Pull out every line in the material below that contains the string "newSketch", and copy each one unchanged.

**AVAILABLE RECORDS:**
-- Begin --

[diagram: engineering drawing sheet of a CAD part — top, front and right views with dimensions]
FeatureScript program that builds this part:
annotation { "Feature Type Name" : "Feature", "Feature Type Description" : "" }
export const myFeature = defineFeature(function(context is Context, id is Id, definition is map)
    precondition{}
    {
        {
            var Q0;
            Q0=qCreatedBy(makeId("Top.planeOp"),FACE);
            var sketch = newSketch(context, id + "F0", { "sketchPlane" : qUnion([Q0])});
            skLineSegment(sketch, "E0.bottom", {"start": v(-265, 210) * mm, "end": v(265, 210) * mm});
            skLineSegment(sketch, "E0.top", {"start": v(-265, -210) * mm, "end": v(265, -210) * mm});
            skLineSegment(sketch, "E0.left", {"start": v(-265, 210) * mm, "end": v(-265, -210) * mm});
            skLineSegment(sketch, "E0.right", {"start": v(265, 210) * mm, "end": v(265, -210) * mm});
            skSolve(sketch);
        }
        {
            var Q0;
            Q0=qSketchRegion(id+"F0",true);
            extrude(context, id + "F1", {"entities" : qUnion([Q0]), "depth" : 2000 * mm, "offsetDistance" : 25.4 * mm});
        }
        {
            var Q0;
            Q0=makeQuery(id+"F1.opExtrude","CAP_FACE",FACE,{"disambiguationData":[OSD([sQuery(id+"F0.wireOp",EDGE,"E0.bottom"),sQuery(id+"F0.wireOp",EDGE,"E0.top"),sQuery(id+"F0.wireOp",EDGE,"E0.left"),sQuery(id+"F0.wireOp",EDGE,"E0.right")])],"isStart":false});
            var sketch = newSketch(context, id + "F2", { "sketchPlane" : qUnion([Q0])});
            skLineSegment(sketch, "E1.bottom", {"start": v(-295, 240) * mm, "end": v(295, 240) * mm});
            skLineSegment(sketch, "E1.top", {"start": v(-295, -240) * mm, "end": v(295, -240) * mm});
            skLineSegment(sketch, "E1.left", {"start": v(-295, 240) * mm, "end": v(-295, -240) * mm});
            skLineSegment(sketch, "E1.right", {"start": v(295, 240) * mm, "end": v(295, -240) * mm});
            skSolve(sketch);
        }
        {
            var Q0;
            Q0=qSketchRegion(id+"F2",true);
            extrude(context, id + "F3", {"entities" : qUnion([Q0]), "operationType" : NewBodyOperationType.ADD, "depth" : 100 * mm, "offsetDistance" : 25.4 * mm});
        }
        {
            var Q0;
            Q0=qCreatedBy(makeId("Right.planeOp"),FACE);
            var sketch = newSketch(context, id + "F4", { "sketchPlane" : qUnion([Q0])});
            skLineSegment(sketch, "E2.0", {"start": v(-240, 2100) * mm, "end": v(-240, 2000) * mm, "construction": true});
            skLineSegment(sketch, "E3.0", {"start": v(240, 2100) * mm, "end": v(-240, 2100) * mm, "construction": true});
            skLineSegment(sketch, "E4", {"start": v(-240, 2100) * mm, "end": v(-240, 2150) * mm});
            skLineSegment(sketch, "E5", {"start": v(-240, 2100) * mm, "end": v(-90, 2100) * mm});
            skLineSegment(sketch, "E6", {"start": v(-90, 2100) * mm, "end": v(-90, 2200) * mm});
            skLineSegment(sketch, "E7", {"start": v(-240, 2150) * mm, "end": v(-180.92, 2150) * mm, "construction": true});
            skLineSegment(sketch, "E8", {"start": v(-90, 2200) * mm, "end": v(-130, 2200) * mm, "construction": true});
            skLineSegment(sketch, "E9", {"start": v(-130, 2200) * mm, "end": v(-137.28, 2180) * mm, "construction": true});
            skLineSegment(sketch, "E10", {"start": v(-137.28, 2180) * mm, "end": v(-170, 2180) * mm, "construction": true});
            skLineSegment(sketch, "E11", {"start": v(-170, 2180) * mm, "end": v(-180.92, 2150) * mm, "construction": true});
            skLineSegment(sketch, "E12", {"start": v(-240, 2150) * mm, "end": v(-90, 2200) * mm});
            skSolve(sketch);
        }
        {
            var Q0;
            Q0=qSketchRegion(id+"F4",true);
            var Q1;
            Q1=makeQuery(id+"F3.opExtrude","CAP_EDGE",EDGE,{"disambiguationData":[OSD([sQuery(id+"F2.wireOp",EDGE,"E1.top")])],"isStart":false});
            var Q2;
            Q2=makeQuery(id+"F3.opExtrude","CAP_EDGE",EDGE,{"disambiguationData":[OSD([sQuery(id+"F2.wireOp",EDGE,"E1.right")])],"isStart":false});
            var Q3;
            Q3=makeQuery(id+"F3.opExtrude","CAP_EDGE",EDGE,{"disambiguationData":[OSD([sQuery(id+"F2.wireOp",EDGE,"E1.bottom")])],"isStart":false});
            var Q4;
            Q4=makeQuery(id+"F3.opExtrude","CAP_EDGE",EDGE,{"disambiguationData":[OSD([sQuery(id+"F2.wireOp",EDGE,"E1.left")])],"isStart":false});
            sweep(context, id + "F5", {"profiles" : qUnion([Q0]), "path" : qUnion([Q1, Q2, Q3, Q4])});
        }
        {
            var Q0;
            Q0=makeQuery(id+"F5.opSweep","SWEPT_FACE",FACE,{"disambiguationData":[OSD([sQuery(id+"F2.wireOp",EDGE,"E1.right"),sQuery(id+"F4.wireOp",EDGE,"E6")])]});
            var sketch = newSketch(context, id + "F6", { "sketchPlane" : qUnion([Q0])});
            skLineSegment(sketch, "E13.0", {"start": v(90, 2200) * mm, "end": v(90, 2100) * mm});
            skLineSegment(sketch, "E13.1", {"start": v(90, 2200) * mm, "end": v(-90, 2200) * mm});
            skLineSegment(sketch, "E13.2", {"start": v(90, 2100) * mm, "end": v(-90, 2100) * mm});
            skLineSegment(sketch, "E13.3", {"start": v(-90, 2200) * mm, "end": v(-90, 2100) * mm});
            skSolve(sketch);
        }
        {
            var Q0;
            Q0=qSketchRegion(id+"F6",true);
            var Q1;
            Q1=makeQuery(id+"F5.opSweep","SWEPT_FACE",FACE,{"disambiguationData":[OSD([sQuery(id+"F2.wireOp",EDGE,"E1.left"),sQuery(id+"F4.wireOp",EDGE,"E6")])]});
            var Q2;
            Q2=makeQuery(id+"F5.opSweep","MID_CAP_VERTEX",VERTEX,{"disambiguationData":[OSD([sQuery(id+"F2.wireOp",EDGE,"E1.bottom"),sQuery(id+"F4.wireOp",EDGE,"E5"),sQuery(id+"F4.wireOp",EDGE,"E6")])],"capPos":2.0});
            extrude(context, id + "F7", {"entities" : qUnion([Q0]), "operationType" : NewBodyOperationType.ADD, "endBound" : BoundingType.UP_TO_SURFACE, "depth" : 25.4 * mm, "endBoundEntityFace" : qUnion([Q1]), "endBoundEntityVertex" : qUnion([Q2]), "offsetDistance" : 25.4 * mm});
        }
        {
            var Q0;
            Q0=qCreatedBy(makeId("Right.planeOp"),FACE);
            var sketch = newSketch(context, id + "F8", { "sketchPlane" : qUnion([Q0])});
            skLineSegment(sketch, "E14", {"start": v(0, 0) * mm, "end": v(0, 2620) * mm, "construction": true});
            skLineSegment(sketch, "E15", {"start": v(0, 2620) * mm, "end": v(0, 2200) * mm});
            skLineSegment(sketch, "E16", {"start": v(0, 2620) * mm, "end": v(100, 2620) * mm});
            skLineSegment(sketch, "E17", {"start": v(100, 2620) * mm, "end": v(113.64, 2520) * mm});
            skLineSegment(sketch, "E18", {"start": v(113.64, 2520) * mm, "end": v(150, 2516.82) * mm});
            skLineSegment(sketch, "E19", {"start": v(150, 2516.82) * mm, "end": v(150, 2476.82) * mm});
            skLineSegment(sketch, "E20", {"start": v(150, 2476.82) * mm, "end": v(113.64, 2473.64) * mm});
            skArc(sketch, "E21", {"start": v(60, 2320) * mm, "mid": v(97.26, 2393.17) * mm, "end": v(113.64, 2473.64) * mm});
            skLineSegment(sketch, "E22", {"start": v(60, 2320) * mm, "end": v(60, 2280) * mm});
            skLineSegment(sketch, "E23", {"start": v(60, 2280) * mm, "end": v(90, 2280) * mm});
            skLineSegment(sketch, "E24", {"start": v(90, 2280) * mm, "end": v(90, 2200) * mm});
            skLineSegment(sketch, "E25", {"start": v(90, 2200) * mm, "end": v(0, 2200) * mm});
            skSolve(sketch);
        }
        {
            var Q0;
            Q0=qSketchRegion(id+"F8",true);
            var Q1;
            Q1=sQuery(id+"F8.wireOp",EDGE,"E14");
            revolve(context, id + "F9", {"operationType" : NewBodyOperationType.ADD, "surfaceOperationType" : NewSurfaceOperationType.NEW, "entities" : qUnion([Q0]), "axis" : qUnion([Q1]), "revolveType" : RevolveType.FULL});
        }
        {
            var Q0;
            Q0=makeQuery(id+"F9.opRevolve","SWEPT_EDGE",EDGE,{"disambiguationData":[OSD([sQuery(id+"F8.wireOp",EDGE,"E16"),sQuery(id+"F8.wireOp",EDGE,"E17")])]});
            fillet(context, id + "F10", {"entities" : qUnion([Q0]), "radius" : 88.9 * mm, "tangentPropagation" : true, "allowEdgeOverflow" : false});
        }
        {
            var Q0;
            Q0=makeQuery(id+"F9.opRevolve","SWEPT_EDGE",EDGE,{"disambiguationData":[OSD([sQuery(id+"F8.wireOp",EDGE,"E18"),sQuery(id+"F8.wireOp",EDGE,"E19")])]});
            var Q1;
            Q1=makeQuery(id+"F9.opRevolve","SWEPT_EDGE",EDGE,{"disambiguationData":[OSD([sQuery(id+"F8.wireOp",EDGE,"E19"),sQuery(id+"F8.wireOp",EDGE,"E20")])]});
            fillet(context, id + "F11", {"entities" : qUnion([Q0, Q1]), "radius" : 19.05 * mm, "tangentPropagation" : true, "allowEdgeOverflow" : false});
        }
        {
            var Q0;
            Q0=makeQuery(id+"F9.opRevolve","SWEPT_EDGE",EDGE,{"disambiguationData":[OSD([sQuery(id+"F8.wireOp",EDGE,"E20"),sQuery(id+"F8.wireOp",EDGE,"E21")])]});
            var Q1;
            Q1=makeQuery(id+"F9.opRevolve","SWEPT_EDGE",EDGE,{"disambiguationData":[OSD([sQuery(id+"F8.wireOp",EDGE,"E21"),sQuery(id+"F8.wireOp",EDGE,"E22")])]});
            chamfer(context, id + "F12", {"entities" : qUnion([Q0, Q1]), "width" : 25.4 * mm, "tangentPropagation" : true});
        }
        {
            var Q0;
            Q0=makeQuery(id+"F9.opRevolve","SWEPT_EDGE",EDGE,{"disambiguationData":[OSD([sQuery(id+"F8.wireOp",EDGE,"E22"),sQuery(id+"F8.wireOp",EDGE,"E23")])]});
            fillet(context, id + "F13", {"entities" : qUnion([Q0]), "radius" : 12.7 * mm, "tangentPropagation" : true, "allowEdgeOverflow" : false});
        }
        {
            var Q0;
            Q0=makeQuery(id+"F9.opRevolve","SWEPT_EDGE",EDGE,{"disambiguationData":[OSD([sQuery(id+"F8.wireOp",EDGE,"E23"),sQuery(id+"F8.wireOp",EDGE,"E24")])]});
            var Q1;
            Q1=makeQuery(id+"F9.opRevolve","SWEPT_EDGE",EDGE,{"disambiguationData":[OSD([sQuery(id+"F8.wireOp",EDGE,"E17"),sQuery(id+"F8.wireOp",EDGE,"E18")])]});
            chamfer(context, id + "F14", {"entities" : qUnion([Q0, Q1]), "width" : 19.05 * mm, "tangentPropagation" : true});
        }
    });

-- End --
-- Begin --

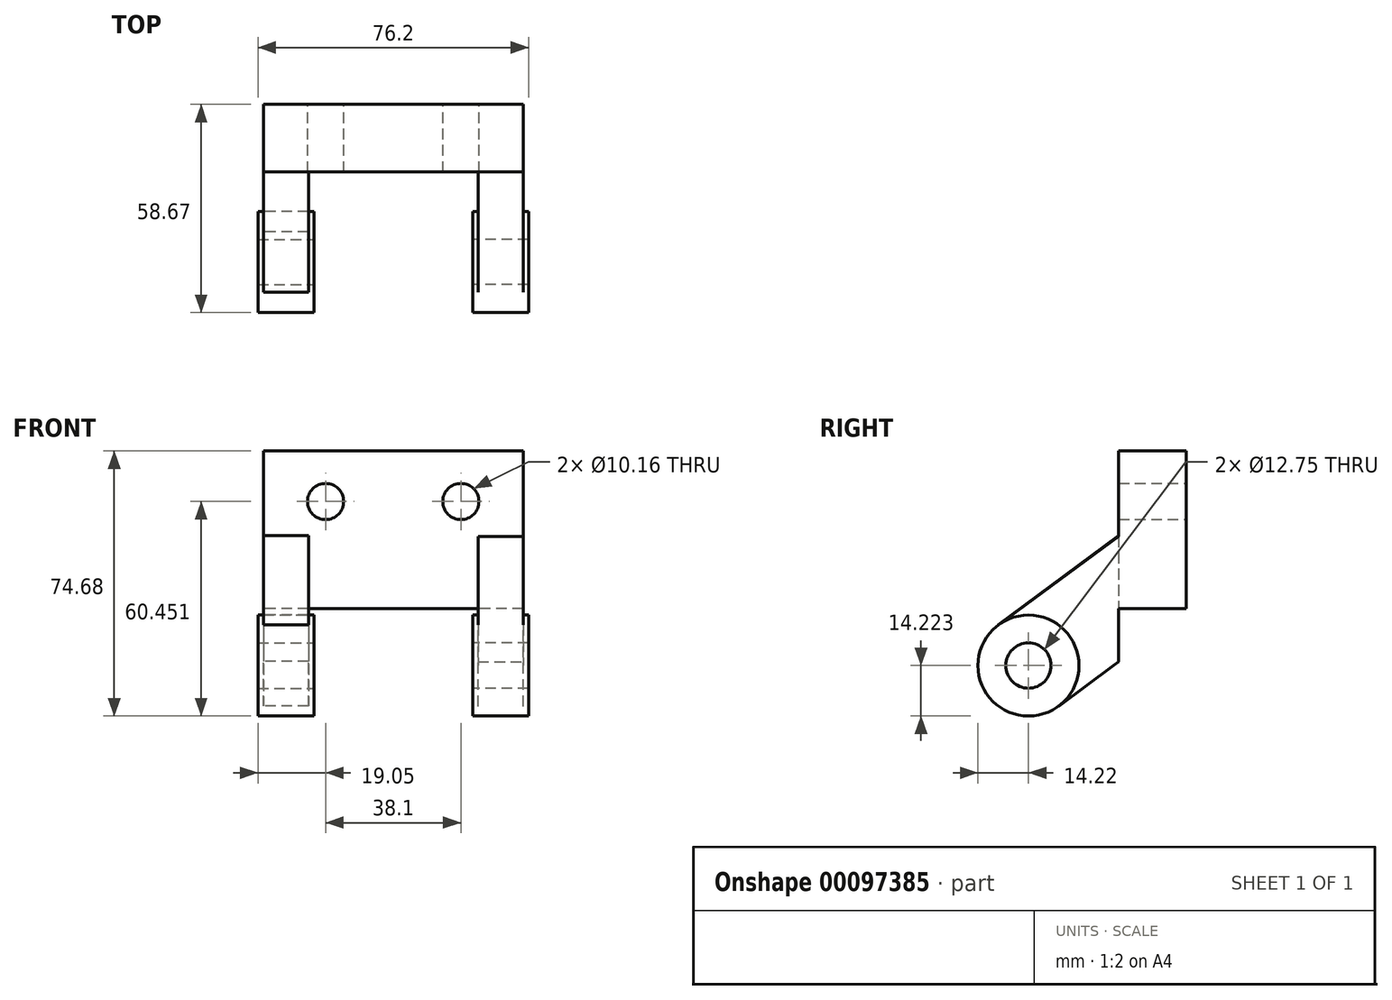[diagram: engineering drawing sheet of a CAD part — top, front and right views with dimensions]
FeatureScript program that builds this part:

-- End --
-- Begin --

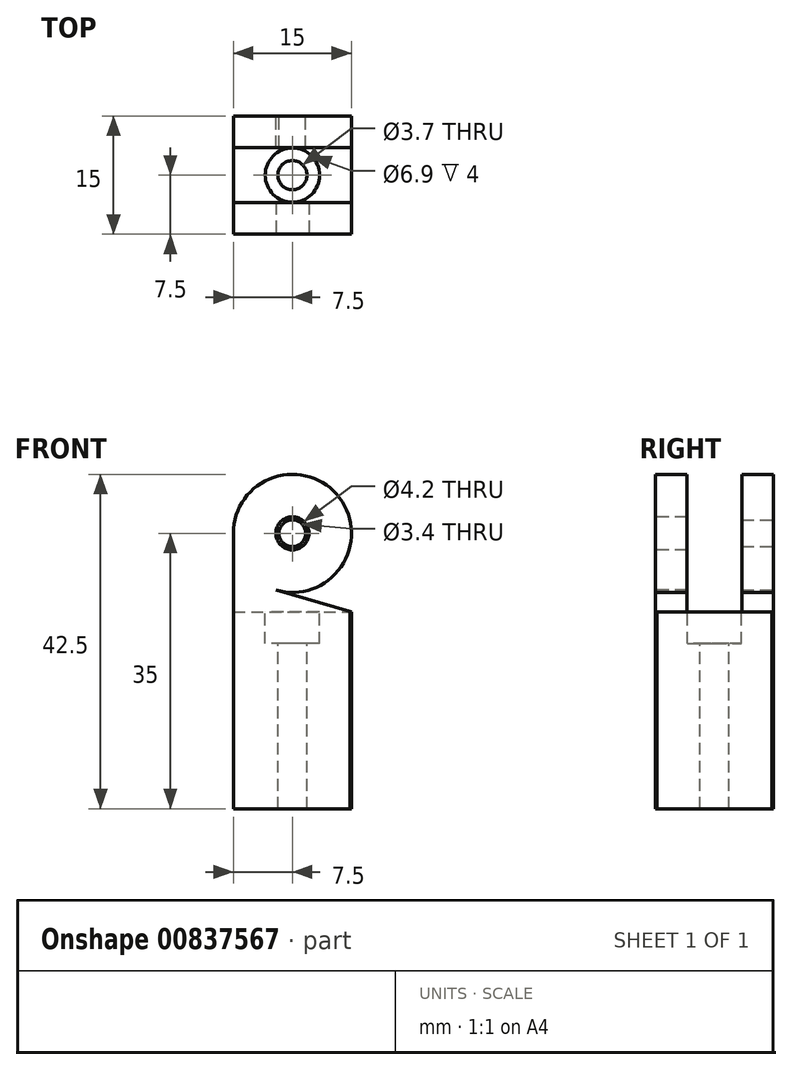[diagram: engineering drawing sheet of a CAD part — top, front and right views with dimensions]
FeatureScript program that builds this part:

-- End --

**TASK SOLUTION:**
            var sketch = newSketch(context, id + "F0", { "sketchPlane" : qUnion([Q0])});
            var sketch = newSketch(context, id + "F2", { "sketchPlane" : qUnion([Q0])});
            var sketch = newSketch(context, id + "F4", { "sketchPlane" : qUnion([Q0])});
            var sketch = newSketch(context, id + "F6", { "sketchPlane" : qUnion([Q0])});
            var sketch = newSketch(context, id + "F8", { "sketchPlane" : qUnion([Q0])});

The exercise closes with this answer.